Yes. And then kind of on the timing, obviously, when we came up with the timing, it was based on kind of expectations that included potential rate cuts in the forecast. Now there's potential for even a rate increase next year. So it's going to be macro dependent. As David mentioned, counterintuitively, as rates go up, we actually need to expand broader to get more data, but that doesn't necessarily mean we get as much uptake because rates are so high unless people are refinancing. So it's difficult call to see exactly where we're going to get on timing relative to what we thought, call it, 6 to 9 months ago. But we're really happy with the progress we are making and just the long-term nature of this investment and what it will do for our clients and our business.

Operator

Operator
#21

Our next question comes from the line of James Yaro with Goldman Sachs.

Matthew Weng

Analysts
#22

This is Matthew in for James. Congratulations again on the strong results. Could you please contextualize for us the deposit pricing competition you're seeing in the market today? And how has that evolved over the course of the year and versus your expectations?

INSTRUCTION:
Continue the earnings call transcript from the point after the analyst's question on deposit pricing competition.

INFORMATION SUPPLIED:
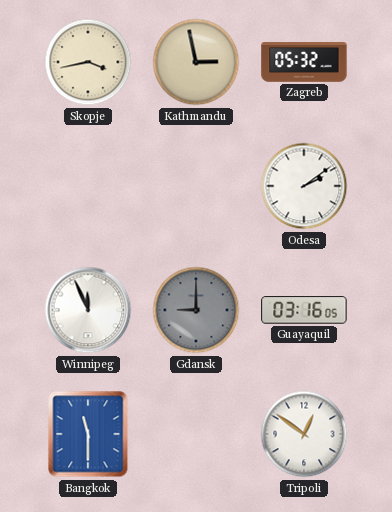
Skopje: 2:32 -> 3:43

ANSWER TO THIS EXERCISE:
David Fortunato

Executives
#23

Yes. I mean the competitive environment for deposits has changed in the last few months. We've seen high-yield savings institutions and more of the fintech players be a little bit more conservative on rates. I think that the thing to keep in mind that's important is when we look at like our investor sentiment surveys, which we run monthly, we tend -- we run them towards the end of the month. So like end of month February, investment sentiment was quite good. I would say there was a fair amount of uncertainty in the market. People weren't sure. But in general, it was a reasonably positive level of investment sentiment. Late March, we saw a really steep and sharp decline in investment sentiment. And then we saw part of the way recovery in April and a further recovery in May. And so when we think about the flows with cash and investing, it's primarily dominated by investor sentiment and changes in investor sentiment. So we get some recurring flows into the investment platform through recurring deposits. We get recurring flows into the cash platform from both recurring deposits and direct deposits. I would say we feel good about where our rate is. We'll see how effective Fed funds evolves over time. I would point folks to a speech that the New York Fed system open market accounts manager gave a couple of weeks ago, talking about the supply reserves in the system and how he's thinking about it, which I think is a useful framework to keep in mind. But we've seen less competition from a rate perspective in the past few months.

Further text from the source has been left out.